### Task inputs
________________________

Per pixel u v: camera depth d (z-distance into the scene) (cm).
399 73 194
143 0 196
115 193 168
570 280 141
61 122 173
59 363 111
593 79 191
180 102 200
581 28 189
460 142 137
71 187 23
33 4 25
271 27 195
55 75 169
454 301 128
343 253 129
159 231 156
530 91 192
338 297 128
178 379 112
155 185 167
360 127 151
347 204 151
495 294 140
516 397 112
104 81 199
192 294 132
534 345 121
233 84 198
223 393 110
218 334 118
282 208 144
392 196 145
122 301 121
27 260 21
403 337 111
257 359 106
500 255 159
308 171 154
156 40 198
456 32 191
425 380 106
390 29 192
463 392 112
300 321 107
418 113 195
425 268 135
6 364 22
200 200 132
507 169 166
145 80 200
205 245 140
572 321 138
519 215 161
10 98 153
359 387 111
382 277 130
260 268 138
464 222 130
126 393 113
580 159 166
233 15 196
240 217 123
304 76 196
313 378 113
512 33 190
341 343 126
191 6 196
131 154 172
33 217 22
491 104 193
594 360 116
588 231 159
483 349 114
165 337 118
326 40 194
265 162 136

________________________

### Work item
Repeat exactly the lines of the records from the one containing "218 334 118" to the last, and include no line outside that stretch.

### Response below
218 334 118
282 208 144
392 196 145
122 301 121
27 260 21
403 337 111
257 359 106
500 255 159
308 171 154
156 40 198
456 32 191
425 380 106
390 29 192
463 392 112
300 321 107
418 113 195
425 268 135
6 364 22
200 200 132
507 169 166
145 80 200
205 245 140
572 321 138
519 215 161
10 98 153
359 387 111
382 277 130
260 268 138
464 222 130
126 393 113
580 159 166
233 15 196
240 217 123
304 76 196
313 378 113
512 33 190
341 343 126
191 6 196
131 154 172
33 217 22
491 104 193
594 360 116
588 231 159
483 349 114
165 337 118
326 40 194
265 162 136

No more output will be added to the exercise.